__INSTRUCTIONS TO FOLLOW__: A picture-free, exact transcript of the entries below is required.

__DATA SHOWN__:
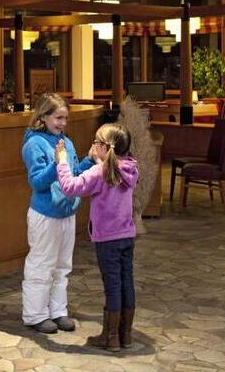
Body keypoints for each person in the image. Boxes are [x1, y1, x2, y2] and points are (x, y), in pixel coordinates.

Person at [55, 122, 139, 352]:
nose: (92, 146)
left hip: (107, 240)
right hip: (127, 236)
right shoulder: (130, 167)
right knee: (126, 282)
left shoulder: (100, 172)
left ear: (103, 146)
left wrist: (62, 161)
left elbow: (70, 187)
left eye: (95, 142)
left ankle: (110, 338)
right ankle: (125, 335)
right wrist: (98, 160)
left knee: (112, 286)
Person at [20, 93, 94, 334]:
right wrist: (56, 163)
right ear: (43, 116)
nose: (63, 123)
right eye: (58, 118)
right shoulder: (34, 144)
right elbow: (37, 182)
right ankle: (35, 314)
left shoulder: (66, 142)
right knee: (42, 265)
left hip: (67, 212)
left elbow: (72, 174)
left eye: (65, 118)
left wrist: (90, 160)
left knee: (63, 266)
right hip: (45, 214)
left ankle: (58, 311)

__SOLUTION TO THIS TASK__:
Body keypoints for each person in the image. Boxes are [x1, y1, x2, y2] and points are (x, y), in pixel coordinates.

Person at [55, 122, 139, 352]:
nose: (92, 146)
left hip: (107, 240)
right hip: (127, 236)
right shoulder: (130, 167)
right knee: (126, 282)
left shoulder: (100, 172)
left ear: (103, 146)
left wrist: (62, 161)
left elbow: (70, 187)
left eye: (95, 142)
left ankle: (110, 338)
right ankle: (125, 335)
right wrist: (98, 160)
left knee: (112, 286)
Person at [20, 93, 94, 334]:
right wrist: (56, 163)
right ear: (43, 116)
nose: (63, 123)
right eye: (58, 118)
right shoulder: (34, 144)
right elbow: (37, 182)
right ankle: (35, 314)
left shoulder: (66, 142)
right knee: (42, 265)
left hip: (67, 212)
left elbow: (72, 174)
left eye: (65, 118)
left wrist: (90, 160)
left knee: (63, 266)
right hip: (45, 214)
left ankle: (58, 311)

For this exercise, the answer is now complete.